Marylene Patou-Mathis, directora del Centro Nacional de Investigaciones Científicas de Francia, afirma:

“en la sociedad neolítica aparecen los bienes, la producción excedentaria. Antes, cuando eran recolectores, cazadores y nómadas, no se acumulaba nada y no había bienes que se guardaran (…) Cuando empiezan a existir unos bienes que hay que guardar y que el hombre quiere transmitirlos solo a sus herederos es cuando empiezan a tomar posesión del cuerpo de la mujer para cerciorarse de que el hijo es de uno. Por ello, se quedan recluidas en las actividades propias de la casa y se las empieza a subordinar”.

Efectivamente, el patriarcado surge en el Neolítico cuando se transita hacía una economía que produce excedentes y donde surgen las clases sociales. La aparición del patriarcado está claramente asociado a la propiedad privada de los medios de producción, a la apropiación privada de los bienes, a la consiguiente acumulación de riqueza y al derecho de herencia, ligado al surgimiento de la familia heteropatriarcal como institución diseñada para garantizar la función de reproducción controlada del linaje y la transmisión de propiedad. Algo que en las condiciones materiales de las primeras sociedades primitivas era imposible que pudiera ocurrir.

Por tanto, el origen de la opresión de la mujer ni es propia de un designio divino, ni de un principio natural ni tampoco de una condición biológica. Es fruto de la evolución de la sociedad tribal comunal a una sociedad de clases. Con la aparición de las clases, aparece la explotación de la mayoría por una minoría que se apropia del excedente económico. Dicha apropiación se garantiza mediante la fuerza del estado y de la alineación ideológica de la religión y la familia, donde la mujer queda relegada, incluso legalmente, a un rol subalterno.

La familia heteropatriarcal refuerza la división de la sociedad en clases y perpetua la acumulación privada de la riqueza. Sobre esta base, el mito de la inferioridad de la mujer argumentado por filósofos, pensadores y religiosos, siempre fue un elemento indispensable de la ideología dominante.

A lo largo de los siglos, este planteamiento se mantuvo más o menos inalterable, relegando a la mujer a la intimidad del hogar, obligada a dedicarse al cuidado de los hijos y las tareas domésticas.
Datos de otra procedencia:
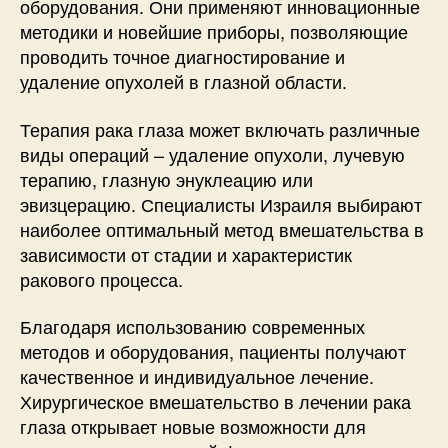
оборудования. Они применяют инновационные
методики и новейшие приборы, позволяющие
проводить точное диагностирование и
удаление опухолей в глазной области.
Терапия рака глаза может включать различные
виды операций – удаление опухоли, лучевую
терапию, глазную энуклеацию или
эвизцерацию. Специалисты Израиля выбирают
наиболее оптимальный метод вмешательства в
зависимости от стадии и характеристик
ракового процесса.
Благодаря использованию современных
методов и оборудования, пациенты получают
качественное и индивидуальное лечение.
Хирургическое вмешательство в лечении рака
глаза открывает новые возможности для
Sin embargo, el sistema crea sus propias contradicciones. Con la revolución industrial y la incorporación de mujeres al trabajo asalariado, no sólo se evidenció la paulatina incompatibilidad del capitalismo moderno con la existencia de una vida racional y saludable en nuestro planeta, sino también se inicia un cuestionamiento de la subyugación doméstica de la mujer.

Siendo la opresión de la mujer un subproducto de la división de la sociedad en clases sólo puede ser erradicada con la abolición de la propiedad privada de los medios de producción y la transferencia al conjunto de la sociedad de las funciones sociales y económicas que cumple la familia como institución. Reducir la opresión de la mujer por los hombres a una lucha antipatriarcal sin contenido social y rechazar la perspectiva revolucionaria y antisistema de la lucha de las mujeres por su emancipación es un error de calado.

E, igualmente, sería un error imperdonable ver exclusivamente la lucha por la liberación de la mujer como un simple aspecto más de la lucha de clases, lo que hace innecesaria que las mujeres se auto organicen como fuerza autónoma. Siendo de gran relevancia la sindicalización de la mujer, ver su lucha desde un óptica exclusivamente economicista es una inexcusable reducción de su potencialidad transgresora. La mujer no sólo ha sido protagonista de los grandes acontecimientos revolucionarios de la historia. No por casualidad fueron las mujeres obreras de Viborg quienes iniciaron la revolución rusa. También han sido claves en la concepción decolonial del mundo y de la lucha contra el racismo y el belicismo.

El feminismo amplia los horizontes del pensamiento crítico y abre nuevas avenidas para que transite el horizonte emancipatorio. Es un componente fundamental no sólo para que la humanidad se libere del machismo y del patriarcado. También es necesario para la imaginación de los nuevos valores y la nueva sociedad que está por construir. La revolución será feminista o no será.